If your lifestyle could benefit from flexibility in your schedule or the ability to work from home sometimes, keep in mind that you can negotiate for more flexibility while you are dancing the offer-letter tango with your hiring manager!

Professional Development

Professional development funding goes up and down with the economy and your employer’s fortunes, but you can negotiate to have a budgeted amount of professional development funding made available to you. You might get your manager to agree to send you to your industry’s most important conference or to send you to an executive training program that you wouldn’t be able to attend otherwise.

Like many of these ‘bargaining chips,’ your manager can potentially pull the professional development money from a different pool and account for it on a different line item than your base salary, and that can make all the difference in a stodgy corporate structure.

Tuition Reimbursement

At one time tuition-reimbursement funds flowed like water. I spoke with the Director of an Executive MBA program who told me that fifteen years ago, eighty percent of his university’s executive MBA students had their full tuition paid by their employers. Today, only twenty percent of the executive MBA candidates in his program are so lucky. The other eighty percent pay their hefty tuition bills on their own. You can try negotiating for tuition reimbursement, a wonderful benefit that will not only increase your knowledge base but grow your network and your mojo, too!

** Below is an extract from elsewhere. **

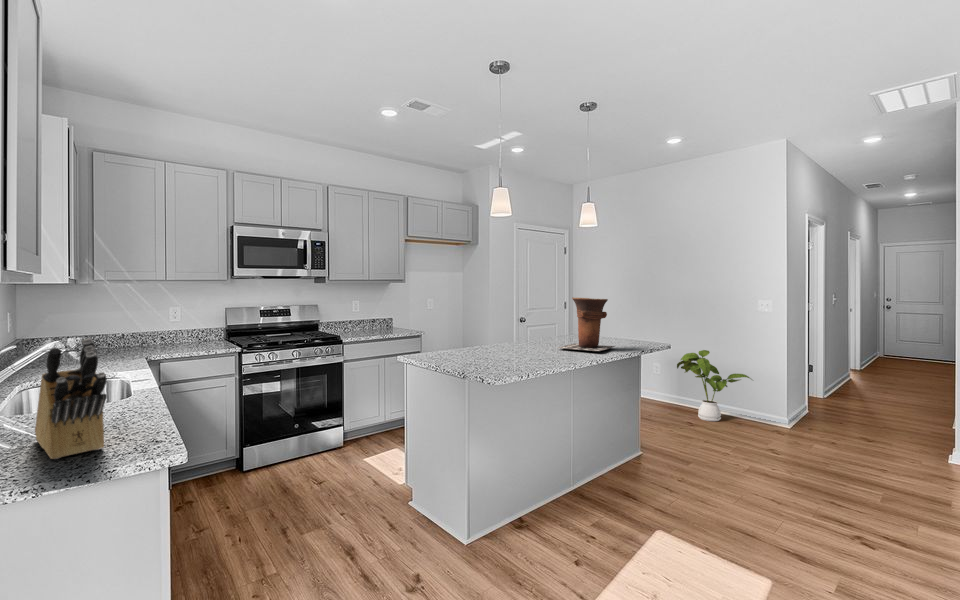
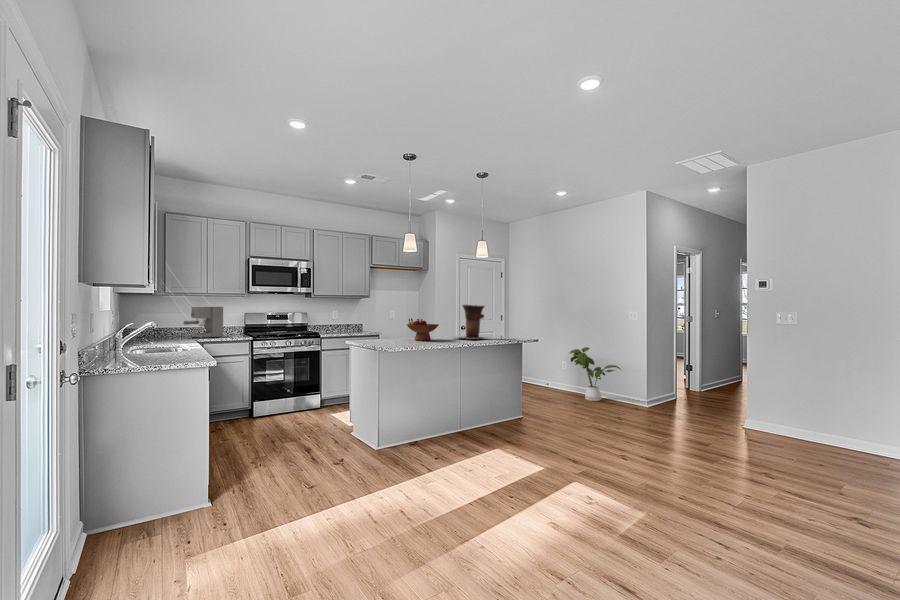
coffee maker: none [125,300,192,351] -> present [184,307,223,338]
fruit bowl: none [496,321,547,356] -> present [407,319,439,341]
knife block: present [35,338,107,459] -> none [155,312,187,362]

Performance Bonus Potential

If your starting salary offer is unexciting, think about negotiating for a performance bonus that will only be paid if you hit certain agreed-upon milestones after a time period like six months or a year. That should give your hiring manager confidence because he or she won’t be on the hook for that expense unless you do a terrific job. There’s no doubt about that happening!

Travel Perks

If you’re going to be traveling quite a bit in your new job, negotiate for travel perks like airport club membership and Business Class or First Class travel. Those little comforts are indescribably important when you’re hurried and harried and trying to get home or stuck in a crowded airport during a snowstorm.

Car Allowance

A car allowance is a monthly fee paid to you by your employer for the use of your private vehicle on company business. Your monthly car allowance should pay you more than the IRS mileage rate and make it easier for you to lease or buy a nicer car (if you’d earn more via the designated per-mile IRS allowance, take that instead!). If you will be visiting customer or vendor sites or carrying customers or vendors around in your car, research car-allowance rates in your area and add this perk to your “bargaining chip” list!  Since your car allowance may be taxable, make sure that the amount you agree upon is still a good deal for you after taxes.

Long-term Incentives

Last on our list, don’t forget long-term incentives  like a company contribution to your retirement plan, stock options or other long-term rewards. There are many forms of long-term compensation and if you are pursuing jobs at a Senior Manager or Director level or higher, you owe it to yourself to understanding them and to bring them into your negotiation conversation. The good thing about long-term incentives for your employer is that they tend to vest over time, so your employer won’t owe you unless you stick around for a number of years.

It’s a new day. We are all learning to advocate for ourselves. Make sure that any special arrangements you make with your hiring manager are confirmed in writing in your revised offer letter. Try some of these “bargaining chips” in your next job-offer negotiation and grow your muscles and mojo as you step into your new assignment!